**ZADANIE**: Zmień w wywiadzie słowo "geografię" na "historię" w odcinku od słów "Zosia Goleń zwiedziła" do słów "mają teraz gimnazjaliści?" i podaj ten odcinek ponownie.

**PODANY TEKST**:

........

Wywiad bez cenzury: Zosia Goleń

Zosia Goleń zwiedziła już 20 krajów choć ma dopiero 14 lat. Swoje podróże od czterech lat opisuje na blogu, który w lutym tego roku został wybrany najlepszym w kategorii „Teen” w konkursie Blog Roku. Uczy się czterech języków obcych, uwielbia geografię, a podczas podróży najbardziej lubi kontakt z ludźmi. Czy takie zainteresowania mają teraz gimnazjaliści?


Jak to się stało, że zaczęłaś pisać bloga?

Cztery Żywioły to nie był mój pierwszy blog, więc miałam w tym już jakieś doświadczenie. Pojechaliśmy w pierwszą podróż i postanowiłam ją opisać. Wtedy właśnie tak bardz zainteresowałam się geografią i podróżami.

Ile wtedy miałaś lat?

To było w piątej klasie. Miałam 11 lat.

Czyli bloga prowadzisz już od 3 lat? Ile odwiedziłaś w sumie krajów?

Tak. Teraz piszę już czwarty rok. W sumie odwiedziłam 20 krajów.

To bardzo dużo, jak na Twój wiek. Co sądzą o Tobie znajomi? Oni mają chyba trochę inne zainteresowania w tym wieku, czy może też ktoś z nich lubi tak bardzo podróżować?

Tak, to prawda. Jestem jedną z nielicznych osób w moim towarzystwie, która zobaczyła tak wiele. Jest część moich koleżanek, które interesują się geografią i lubią podróżować, ale nie w takim stopniu.

Dlaczego założyłaś bloga?

Zawsze miałam potrzebę pisania bloga, a wtedy też chciałam podzielić się moimi wrażeniami z podróży po Rumunii.

Ze znajomymi czy ogólnie ze wszystkimi, kogo może on zainteresować?

........

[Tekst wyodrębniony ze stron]
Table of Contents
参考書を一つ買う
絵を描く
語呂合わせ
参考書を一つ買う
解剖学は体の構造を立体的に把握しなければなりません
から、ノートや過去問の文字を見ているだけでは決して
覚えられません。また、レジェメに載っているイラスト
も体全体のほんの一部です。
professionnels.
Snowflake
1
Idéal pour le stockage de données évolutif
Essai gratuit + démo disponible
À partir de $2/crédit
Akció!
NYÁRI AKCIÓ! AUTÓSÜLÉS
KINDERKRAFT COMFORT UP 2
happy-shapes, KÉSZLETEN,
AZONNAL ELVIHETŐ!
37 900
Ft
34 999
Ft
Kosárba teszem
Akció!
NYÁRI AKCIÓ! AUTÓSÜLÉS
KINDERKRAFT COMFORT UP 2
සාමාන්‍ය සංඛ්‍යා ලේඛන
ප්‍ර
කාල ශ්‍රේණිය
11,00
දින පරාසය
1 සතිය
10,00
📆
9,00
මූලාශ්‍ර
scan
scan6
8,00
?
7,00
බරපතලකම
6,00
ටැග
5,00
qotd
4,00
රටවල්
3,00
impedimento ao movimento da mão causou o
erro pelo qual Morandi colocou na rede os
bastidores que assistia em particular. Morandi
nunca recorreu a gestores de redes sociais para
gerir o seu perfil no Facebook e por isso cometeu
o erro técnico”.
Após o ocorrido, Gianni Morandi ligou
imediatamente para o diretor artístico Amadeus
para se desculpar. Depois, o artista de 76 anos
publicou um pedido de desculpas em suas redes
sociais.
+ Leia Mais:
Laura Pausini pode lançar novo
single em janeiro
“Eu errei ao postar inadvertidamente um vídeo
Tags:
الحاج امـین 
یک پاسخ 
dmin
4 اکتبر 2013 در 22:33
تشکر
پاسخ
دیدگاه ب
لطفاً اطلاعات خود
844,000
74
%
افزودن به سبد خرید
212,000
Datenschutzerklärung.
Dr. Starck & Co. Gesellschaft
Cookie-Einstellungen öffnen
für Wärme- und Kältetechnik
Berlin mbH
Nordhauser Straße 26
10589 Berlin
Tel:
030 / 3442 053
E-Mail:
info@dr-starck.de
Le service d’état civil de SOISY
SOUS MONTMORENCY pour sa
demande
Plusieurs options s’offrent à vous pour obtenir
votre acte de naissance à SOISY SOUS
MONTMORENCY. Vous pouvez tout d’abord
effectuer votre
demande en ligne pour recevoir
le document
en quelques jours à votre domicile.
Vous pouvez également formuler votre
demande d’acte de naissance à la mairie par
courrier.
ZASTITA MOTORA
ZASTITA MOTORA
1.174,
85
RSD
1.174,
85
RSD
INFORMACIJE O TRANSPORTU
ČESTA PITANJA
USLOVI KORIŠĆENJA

........

**WYNIK ZADANIA**:
Zosia Goleń zwiedziła już 20 krajów choć ma dopiero 14 lat. Swoje podróże od czterech lat opisuje na blogu, który w lutym tego roku został wybrany najlepszym w kategorii „Teen” w konkursie Blog Roku. Uczy się czterech języków obcych, uwielbia historię, a podczas podróży najbardziej lubi kontakt z ludźmi. Czy takie zainteresowania mają teraz gimnazjaliści?